La méthode la plus courante et accessible est le préservatif masculin. Son immense avantage est d'être le seul moyen qui protège à la fois contre les grossesses non désirées et contre les infections sexuellement transmissibles (IST). Son inconvénient réside dans son utilisation qui doit être systématique et correcte à chaque rapport, ce qui peut être perçu comme une rupture du moment intime. Pour les hommes certains de ne plus vouloir d'enfants, la vasectomie (ou ligature des canaux déférents) est une solution très efficace. C'est une intervention légère, mais elle est considérée comme irréversible après une certaine période, ce qui en fait une décision lourde et réfléchie. 

 

Le moyen de contraception le plus courant chez les hommes est le préservatif, qui joue également un rôle de protection contre les IST et MST.
Le moyen de contraception le plus courant chez les hommes est le préservatif, qui joue également un rôle de protection contre les IST et MST. • Reproductive Health Supplies Coalition

En attendant des innovations, certaines méthodes comme le retrait (ou coït interrompu) sont encore utilisées, mais elles sont extrêmement peu fiables en raison de la possible présence de spermatozoïdes dans le liquide pré-éjaculatoire. La bonne nouvelle est que la recherche avance, avec des solutions comme le gel contraceptif masculin en phase de test, qui pourrait à l'avenir élargir significativement les options. Aujourd'hui, la contraception masculine est donc surtout un choix qui se discute en couple, pour trouver, avec les moyens disponibles, la meilleure répartition des responsabilités.

Des défis persistants en Guyane

 

En Guyane, le recours à l’IVG reste le plus élevé de France, avec environ 3 690 interruptions en 2023, soit un taux de 46,7 IVG pour 1 000 femmes de 15 à 49 ans.
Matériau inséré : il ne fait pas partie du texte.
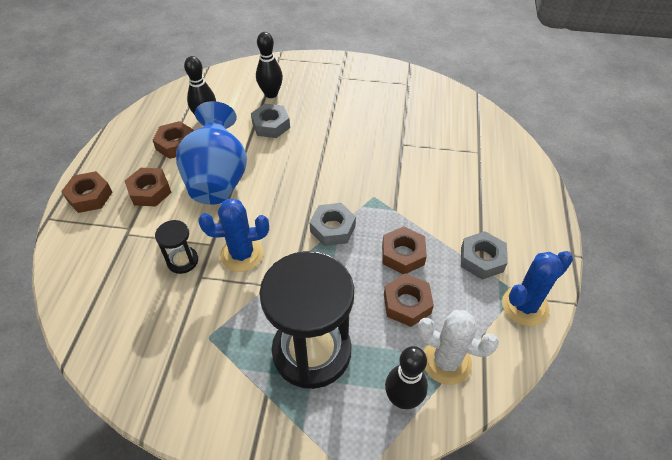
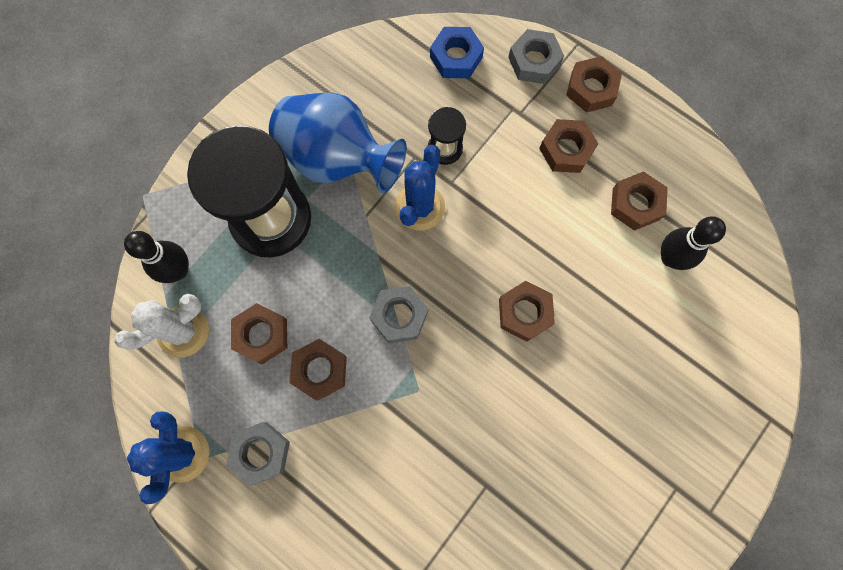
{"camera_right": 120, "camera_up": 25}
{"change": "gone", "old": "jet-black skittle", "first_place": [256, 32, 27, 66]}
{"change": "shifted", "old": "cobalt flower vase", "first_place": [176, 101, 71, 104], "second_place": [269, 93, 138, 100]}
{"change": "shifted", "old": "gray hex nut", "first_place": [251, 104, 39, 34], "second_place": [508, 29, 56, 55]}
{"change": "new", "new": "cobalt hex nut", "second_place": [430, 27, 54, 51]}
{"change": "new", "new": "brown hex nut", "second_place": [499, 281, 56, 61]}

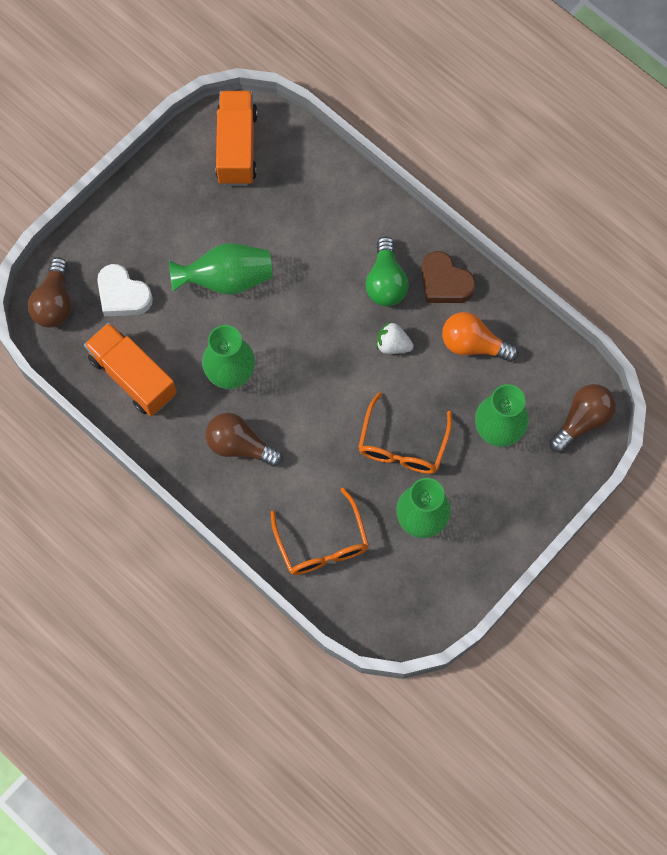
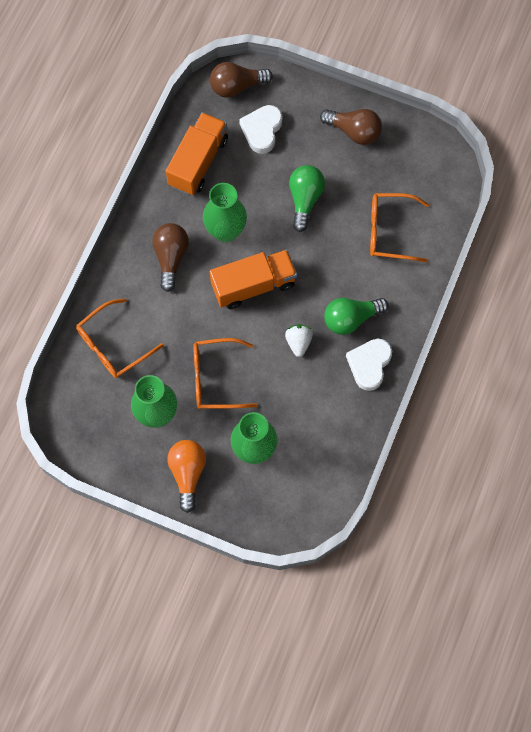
{"camera_right": 70, "camera_up": 0}
{"change": "shifted", "old": "bright orange toy truck", "first_place": [215, 91, 43, 94], "second_place": [210, 250, 87, 59]}
{"change": "swapped", "old": "green flower vase", "new": "green bulb", "first_place": [169, 243, 103, 52], "second_place": [289, 165, 36, 67]}
{"change": "repainted", "old": "brown love heart", "new": "snow-white love heart", "first_place": [421, 251, 55, 52], "second_place": [346, 338, 46, 53]}
{"change": "shifted", "old": "bright orange bulb", "first_place": [442, 312, 77, 50], "second_place": [167, 440, 39, 73]}
{"change": "shifted", "old": "brown bulb", "first_place": [549, 384, 67, 68], "second_place": [320, 109, 62, 36]}
{"change": "new", "new": "bright orange eyeglasses", "second_place": [370, 193, 59, 69]}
La grande majorité est pratiquée par voie médicamenteuse (92,9 %), souvent hors hôpital (81,1 %). Le phénomène touche aussi les adolescentes : on compte 21,9 IVG pour 1 000 jeunes filles de 15 à 17 ans. Parallèlement, les grossesses précoces demeurent préoccupantes : en 2022, près de 890 naissances concernaient des mères de moins de 20 ans, soit environ 12 % des naissances en Guyane, avec encore quelques cas très précoces chez des mineures de moins de 15 ans.